• _TASK GOAL_: Rewrite the rows below as a Markdown table with two columns, Number and Line. Give each non-blank line its own entry, numbered in order, and leave out the pictures.

[EXTRACTED MATERIAL]

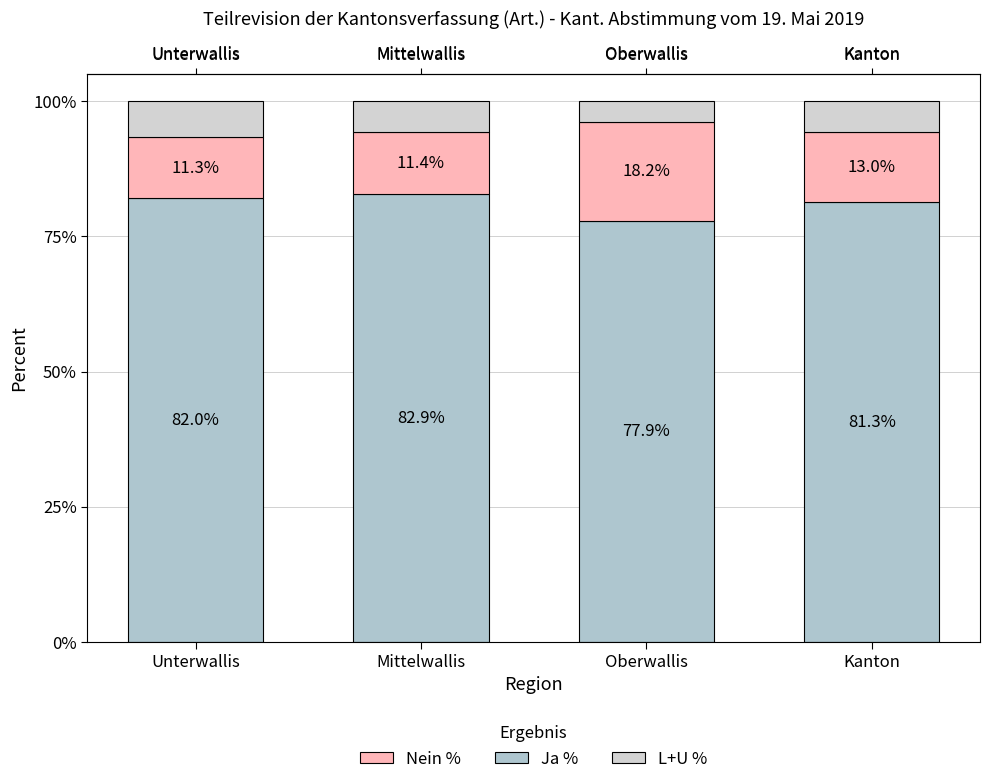

Rank the categories by Ja % value from highest to lowest.

Mittelwallis, Unterwallis, Kanton, Oberwallis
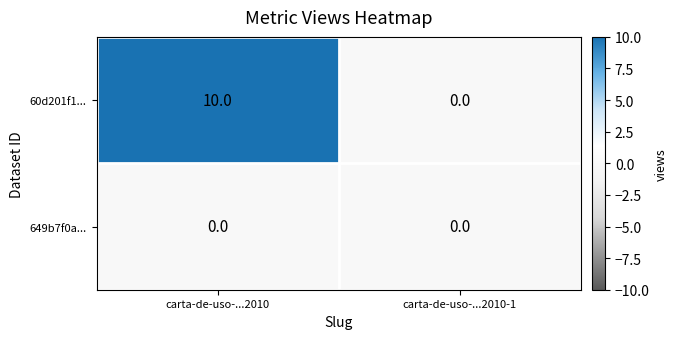

Which label corresponds to the largest value in the chart?

carta-de-uso-...2010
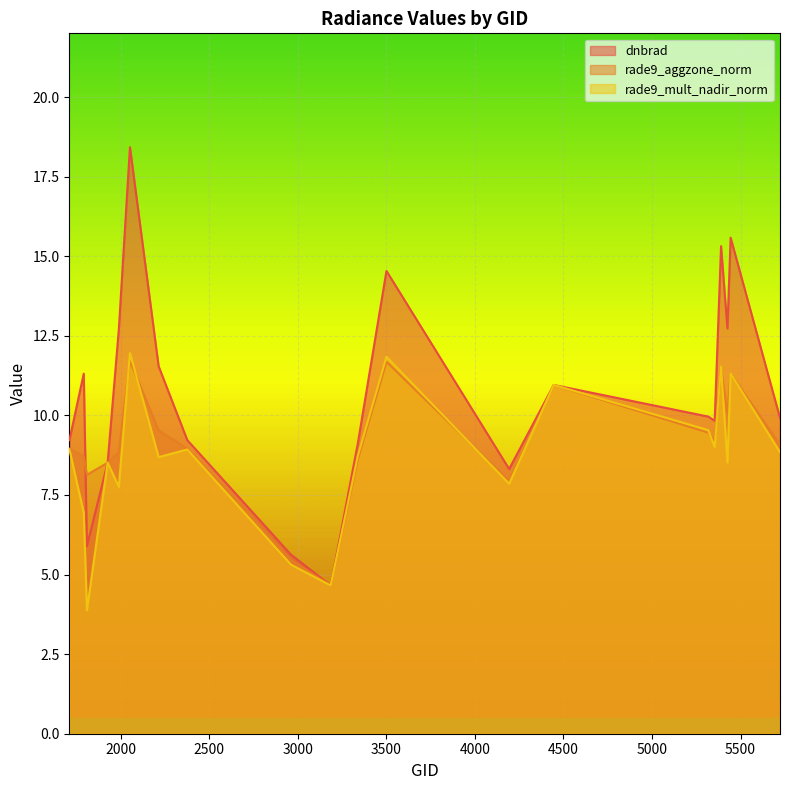

What is the difference between the rade9_mult_nadir_norm values at 2960 and 1925?

3.2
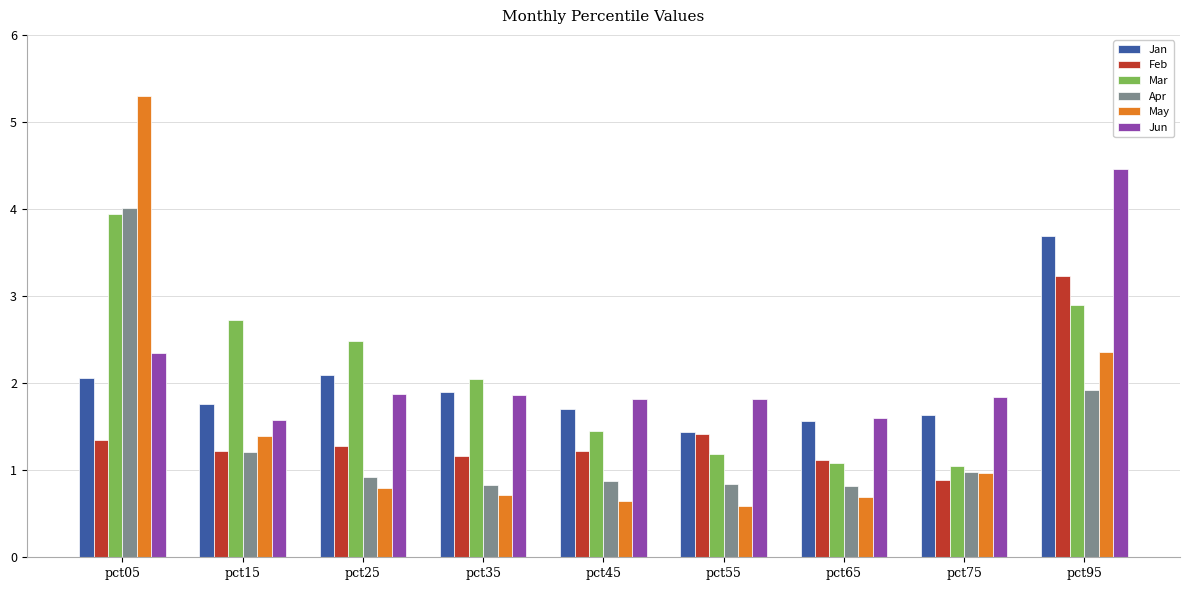

What is the difference between the maximum and minimum values in the Mar series?

2.9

[/EXTRACTED MATERIAL]

• _ANSWER AREA_:
| Number | Line |
|---|---|
| 1 | Rank the categories by Ja % value from highest to lowest. |
| 2 | Mittelwallis, Unterwallis, Kanton, Oberwallis |
| 3 | Which label corresponds to the largest value in the chart? |
| 4 | carta-de-uso-...2010 |
| 5 | What is the difference between the rade9_mult_nadir_norm values at 2960 and 1925? |
| 6 | 3.2 |
| 7 | What is the difference between the maximum and minimum values in the Mar series? |
| 8 | 2.9 |